By the time the chemo put me into early menopause and I told Jake I could never have kids, we’d been basically living together for a few months. “We’re young,” he said. “Let’s be in love for a while before we worry about anything, okay?”
“Okay,” I said, giddy at his mention of love.
When they were finished filling my body with potent, corrosive drugs, I was left cancer-free but exhausted, like a castaway tossed to shore. I didn’t want to be anywhere near New York, the city where I had been sick. Once, Central
Park had seemed romantic to me, a green wonderland where I could spend a lazy day, but now it was the place I took a cab through on the way to Sloan Kettering. Cabs in general were a problem—ever since I’d thrown up in one, I couldn’t hail a taxi without feeling bile in the back of my throat. When I told Jake I wanted to leave the city, he said, “My dad’s talking about retiring. What if I took over his BBQ place in Texas?”
“Texas?” I’d said. I’d never been to Texas.
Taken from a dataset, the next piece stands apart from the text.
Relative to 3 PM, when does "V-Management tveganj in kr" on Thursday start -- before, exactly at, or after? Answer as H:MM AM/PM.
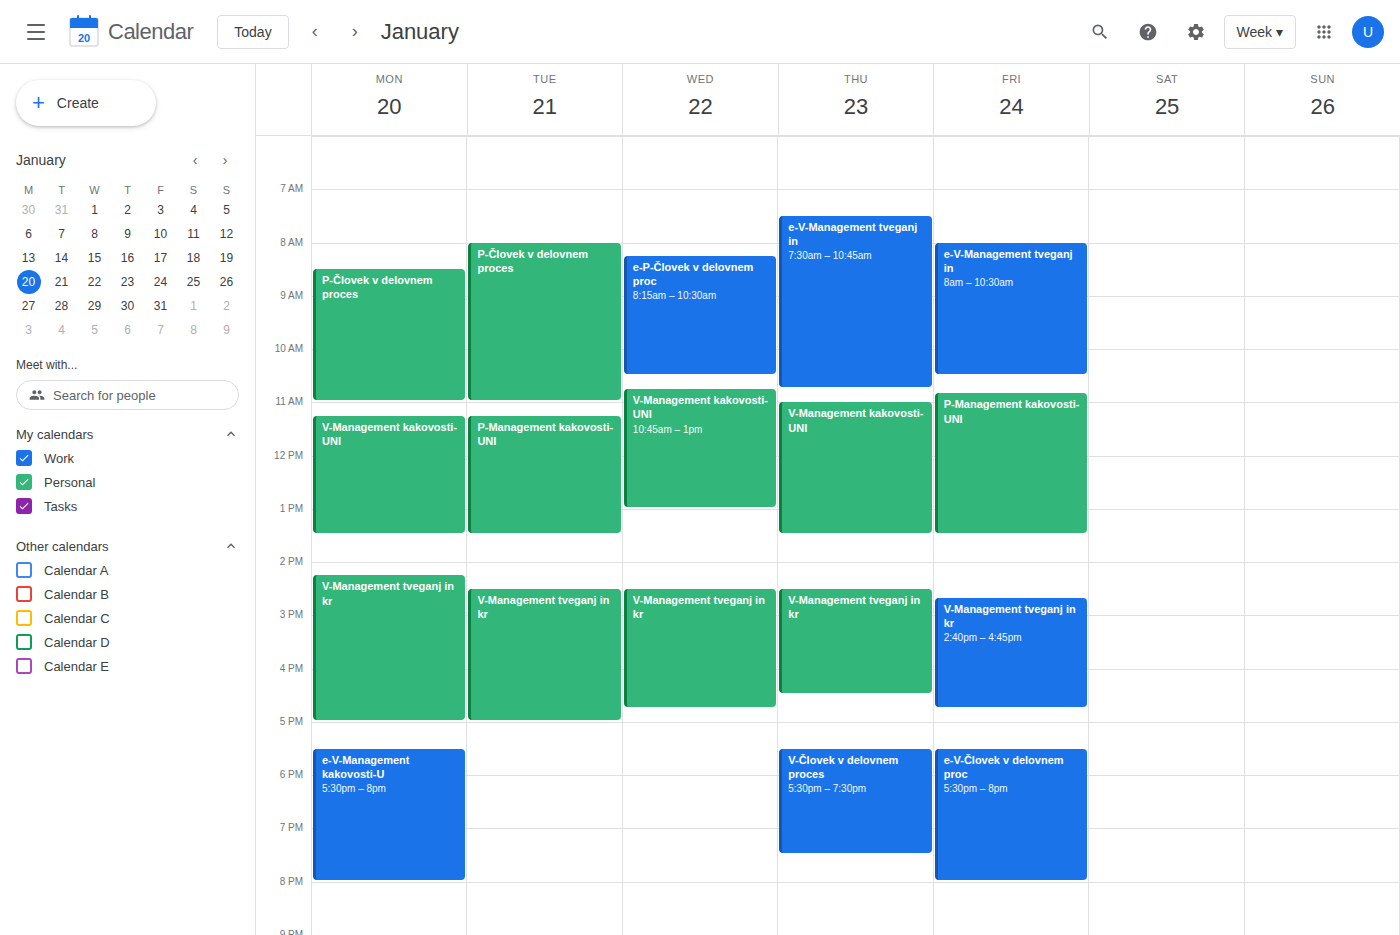
2:30 PM -- before 3 PM, 30 minutes above the 3 PM line.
“Lockhart is pretty small,” said Jake, rubbing his chin. I loved his close-cut beard, loved to touch it myself. “What about Austin?” he said, eyes lighting up. “You’d love it, Al. It’s completely different from New York. People smile at you.”
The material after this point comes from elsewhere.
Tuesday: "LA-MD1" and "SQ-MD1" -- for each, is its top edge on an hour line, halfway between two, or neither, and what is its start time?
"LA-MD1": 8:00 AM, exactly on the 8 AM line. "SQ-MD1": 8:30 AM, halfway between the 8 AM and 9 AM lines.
“I don’t like it when people smile at me,” I said.
“They talk to you as well,” said Jake. “Like, a lot.”
“Ugh,” I said.
“It’s so warm,” said Jake. “And it’s legal to sell food from a trailer. You could help me, if you wanted. We could sell BBQ right along Barton Springs Road. That’s a swimming hole, Barton Springs. You can lie on your back in the water and feel like a king. But that water is cold.”
“What about Fiji?” I said. I’d never been there either, but it sounded like somewhere different, somewhere no one would know me and what had happened to me.
“Austin,” said Jake firmly. “And my family can host the wedding. We’ll cater it ourselves, from our BBQ truck.”
“I think you’re getting ahead of yourself,” I told Jake, my bighearted (and big-bellied) love.
“Say yes,” said Jake. “To all of it. Why not? We’ll adopt seventeen Chinese babies and live happily ever after.”
Why not, indeed? I shrugged. I’d studied English because I loved to read, but I didn’t really want to teach or get a PhD. The thought of starting something tangible with Jake sounded fucking wonderful.
After all, in a world of countless perils, whom better to stay near than a man who could tame fire?